Sin bajarme de la cama esperé impaciente su llegada. El sonido de las llaves abriendo la chapa. Las escaleras crujiendo pesadamente con cada paso que daba. Descansa su maletín sobre el escritorio. Unos cuantos pasos más y ahí estaba: parado en el umbral de mi puerta mirándome tiernamente; camina hacia mi cama, se inclina un poco, me hecha el pelo para atrás y me da un beso en la frente. Un beso dulce y tan esperado por mí que al momento de recibirlo acabó inmediatamente con mi ansiedad.

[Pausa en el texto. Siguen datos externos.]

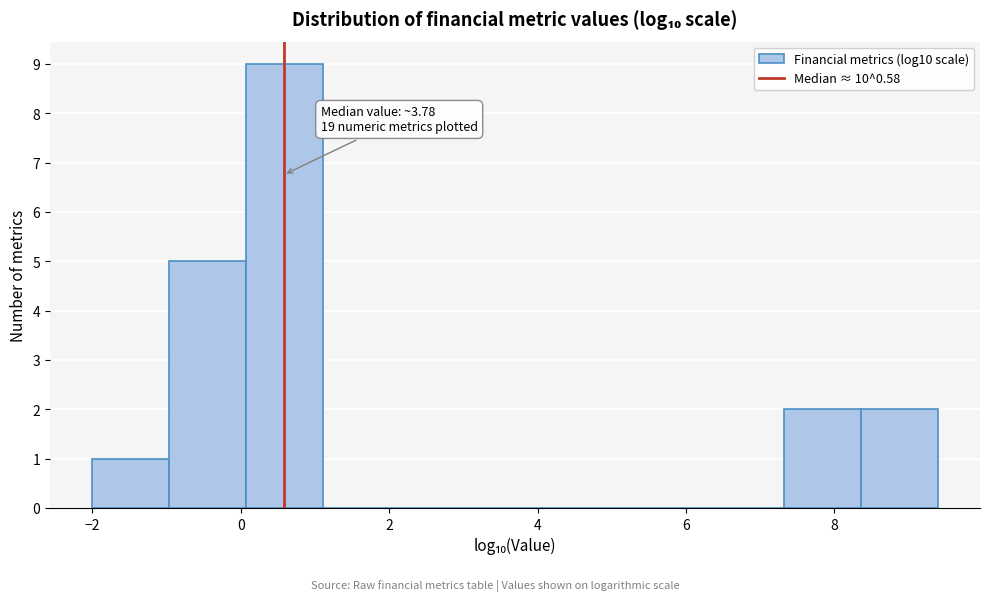

Which range on the x-axis has the tallest bar?

0.0 to 1.2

Entrada la noche, extraños vientos azotaban los árboles que permanecían inmutables como vigías nocturnos presagiando una tormenta. A pesar de eso, la felicidad envolvía todo el ambiente. El sonido del teléfono rompió la armonía de la noche y la tensión sacudió súbitamente la sala. Mamá contestó y le avisó a su papá que era una llamada de Chile. Preocupado fue a su estudio y contestó la llamada. De inmediato, un sinnúmero de preguntas cortas rebalsó la habitación. Colgó temeroso el teléfono, salió abrumado del estudio, llegó consternado a la sala, se sentó pálido en su sillón favorito y fijó la mirada en el vacío. Suponiendo una desgracia, nos sentamos alrededor de él. Nos dijo que a su papá, mi abuelo, le había dado un derrame cerebral. “Está vivo pero está mal. Los médicos dicen que es cuestión de minutos, horas, días, semanas, qué sé yo”.
Sin perder el tiempo empezó a hacer llamadas preparando el viaje que lo llevaría al lecho de su padre. El primer vuelo salía a las siete de la mañana y el reloj ni siquiera marcaba la medianoche. Sólo quedaba esperar mientras los recuerdos y la angustia iban carcomiendo poco a poco su paciencia. El tic tac del reloj se hacía cada vez más lento y más intenso. “Maldita sea. ¿Por qué no puede haber un vuelo más temprano?” “¿Dónde está mi pasaporte?” “¿Qué mierda hago aquí parado todavía?” “¿Qué pasa?” “¿Por qué no llaman?”
Ring!!! Ring!!! Ring!!! Ring!!! Ring!!!
“¡¡¡SILENCIO TODOS!!!”
Corrió al estudio a contestar la llamada. Nosotros lo seguimos a unos cuantos pasos hasta detenernos en el umbral de la puerta esperando oír buenas noticias. Alcancé a ver a mi papá mientras se sentaba. Levantó el auricular y dijo: “¿Si?” Como preguntando ¿qué pasó? Luego de oír la respuesta, bajó la cabeza y un sollozo eterno estremeció con sobrecogedora fuerza el ambiente.
Yo no pude evitar sentirme conmovido por la escena. Aun así, no podía dejar de mirar al coloso desmoronarse. Impotente, abatido, triste, pero humano al fin, secóse las rabiosas lágrimas que salían sin control de sus ojos. Con el corazón destrozado por la pena y la voz entrecortada sólo alcanzó a decir: “Mi viejo, mi viejito lindo. No llegué a verlo... NO LLEGUÉ A VERLO.”